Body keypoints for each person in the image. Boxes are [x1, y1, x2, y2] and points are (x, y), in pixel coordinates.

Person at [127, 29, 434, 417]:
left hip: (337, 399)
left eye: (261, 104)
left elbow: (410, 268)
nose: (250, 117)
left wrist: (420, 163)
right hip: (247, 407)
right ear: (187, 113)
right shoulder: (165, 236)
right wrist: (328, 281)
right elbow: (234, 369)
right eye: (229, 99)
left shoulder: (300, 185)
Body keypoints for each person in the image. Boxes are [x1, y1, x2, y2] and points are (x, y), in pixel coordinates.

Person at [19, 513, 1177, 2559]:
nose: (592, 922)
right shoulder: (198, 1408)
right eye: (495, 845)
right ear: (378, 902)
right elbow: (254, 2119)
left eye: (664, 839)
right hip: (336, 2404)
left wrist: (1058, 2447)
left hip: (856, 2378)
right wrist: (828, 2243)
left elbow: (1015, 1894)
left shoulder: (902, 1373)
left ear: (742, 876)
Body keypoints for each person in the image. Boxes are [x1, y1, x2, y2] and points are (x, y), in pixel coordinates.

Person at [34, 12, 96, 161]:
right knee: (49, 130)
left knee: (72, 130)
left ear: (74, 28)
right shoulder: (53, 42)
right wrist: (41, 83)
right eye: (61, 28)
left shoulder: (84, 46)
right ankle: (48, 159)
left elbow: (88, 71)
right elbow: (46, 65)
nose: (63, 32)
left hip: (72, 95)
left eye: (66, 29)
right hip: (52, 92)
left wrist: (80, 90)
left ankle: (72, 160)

Exercise instructions: Set down the whole of the material again, exactly.

Exercise answer:
Body keypoints for each person in the image. Boxes are [x1, y1, x2, y2] and points are (x, y), in pixel coordinates.

Person at [127, 29, 434, 417]:
left hip: (337, 399)
left eye: (261, 104)
left elbow: (410, 268)
nose: (250, 117)
left wrist: (420, 163)
right hip: (247, 407)
right ear: (187, 113)
right shoulder: (165, 236)
right wrist: (328, 281)
right elbow: (234, 369)
right eye: (229, 99)
left shoulder: (300, 185)
Body keypoints for each person in the image. Boxes are [x1, y1, x2, y2] and points are (x, y), in pixel coordinates.

Person at [19, 513, 1177, 2559]:
nose: (592, 922)
right shoulder: (198, 1408)
right eye: (495, 845)
right ear: (378, 902)
right elbow: (254, 2119)
left eye: (664, 839)
right hip: (336, 2404)
left wrist: (1058, 2447)
left hip: (856, 2378)
right wrist: (828, 2243)
left elbow: (1015, 1894)
left shoulder: (902, 1373)
left ear: (742, 876)
Body keypoints for each person in the image. Boxes are [x1, y1, x2, y2] and points are (x, y), in pixel coordinates.

Person at [34, 12, 96, 161]:
right knee: (49, 130)
left knee: (72, 130)
left ear: (74, 28)
right shoulder: (53, 42)
right wrist: (41, 83)
right eye: (61, 28)
left shoulder: (84, 46)
right ankle: (48, 159)
left elbow: (88, 71)
right elbow: (46, 65)
nose: (63, 32)
left hip: (72, 95)
left eye: (66, 29)
right hip: (52, 92)
left wrist: (80, 90)
left ankle: (72, 160)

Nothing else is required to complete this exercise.